The problem is nitrates. The filter can turn the ammonia into nitrites and then the nitrites into nitrates. The problem is the nitrates are basically only removed by plants and water changes.

So, you could stock up a fair bit more if you are willing to do lots of water changes and often.

Your limiting factors are the filter, which isn't much of a limit in this case. Enough room for the fish to be comfortable. Your biggest limiting factor is nitrates and the water changes to control them.

If you were to go with a high tech setup, high light, co2 and the right plants, you can help control the nitrates a little but your main thing to keep nitrates in check is water changes


----------



## zenins (Sep 17, 2013)

You could try a Neon Dwarf Gourami
http://www.liveaquaria.com/product/prod_display.cfm?c=830+882+981&pcatid=981 
http://www.aquariumfish.net/catalog_pages/gouramis/dwarf_gouramis.htm


----------



## witchbitch (Jan 26, 2014)

zenins said:


> You could try a Neon Dwarf Gourami
> http://www.liveaquaria.com/product/prod_display.cfm?c=830+882+981&pcatid=981
> http://www.aquariumfish.net/catalog_pages/gouramis/dwarf_gouramis.htm


I actually have one of those guys in my 10g but I hear they're one of the more aggressive gouramis, kinda worried that he would fight with the pearl gourami. But they are very pretty and I wish I could get a bunch lol


----------



## witchbitch (Jan 26, 2014)

pyrrolin said:


> There is room but not that easy.
> 
> Basically you are way over filtered which is perfectly fine unless the current bothers fish.
> 
> ...


I currently do weekly water changes of about 40%, is that considered a reasonable wc rate? I'm a student right now (high school) so I don't think I can afford to go high-tech just yet haha. Thanks for the detailed info I didn't realize the filter would allow me a bit more room!


----------



## pyrrolin (Jan 11, 2012)

40 percent is a bit higher than average but if it works for you and it controls nitrates then all good


----------



## Bullet (Apr 19, 2014)

Hi - I just wanted to give my opinion for suggested fish 

They may sound boring but nothing better to me than a great schoal of the humble Neon Tetra. Their bright blue and red look awesome against the green color of a planted tank. Neon Tetras should be kept in a school with at least 6 but 10 is better. The same is true for Glow Light Tetras and Black Phantom Tetras. These are all schooling fish that live best in a school with their own species. Here is a list of fish that will do well with Neon Tetras: Glow Light Tetras, Black Phantom Tetra, and Harlequin Rasboras. 
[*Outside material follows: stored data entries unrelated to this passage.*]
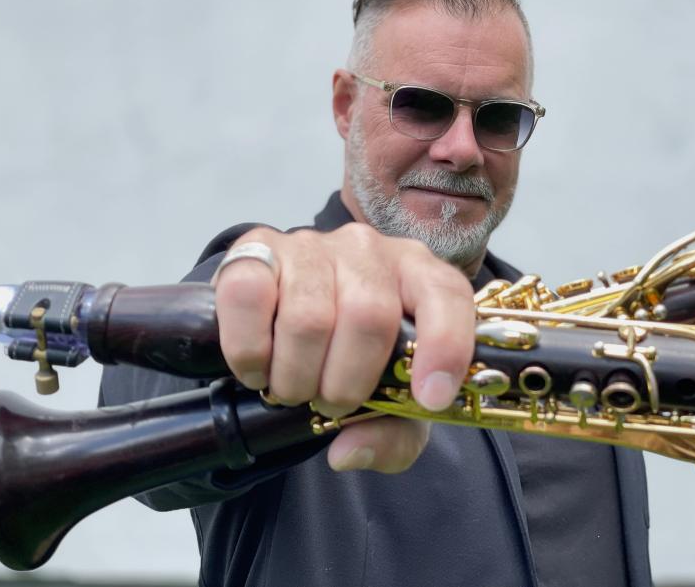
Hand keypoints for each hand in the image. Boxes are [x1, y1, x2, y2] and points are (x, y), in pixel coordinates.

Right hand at [213, 223, 475, 472]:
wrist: (284, 310)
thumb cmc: (351, 356)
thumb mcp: (390, 402)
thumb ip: (391, 436)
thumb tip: (349, 450)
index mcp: (418, 275)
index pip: (445, 294)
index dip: (445, 347)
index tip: (429, 400)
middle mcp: (368, 250)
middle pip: (369, 315)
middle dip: (346, 383)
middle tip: (330, 404)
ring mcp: (311, 245)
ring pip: (308, 317)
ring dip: (295, 375)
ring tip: (292, 388)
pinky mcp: (256, 248)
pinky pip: (249, 295)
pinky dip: (249, 350)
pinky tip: (257, 365)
I currently have 50+ Neon Tetras (lost count) in a 75 gallon planted tank. They make a stunning display IMO

Good luck


----------



## streeker02 (Apr 11, 2014)

the OP has a clown pleco, not a clown loach


----------



## Bullet (Apr 19, 2014)

Thank you for the correction 
I will withdraw my incorrect comment re loach vs pleco


----------



## Mykuhl (Apr 8, 2013)

How about a rainbow fish, or a killiefish?


----------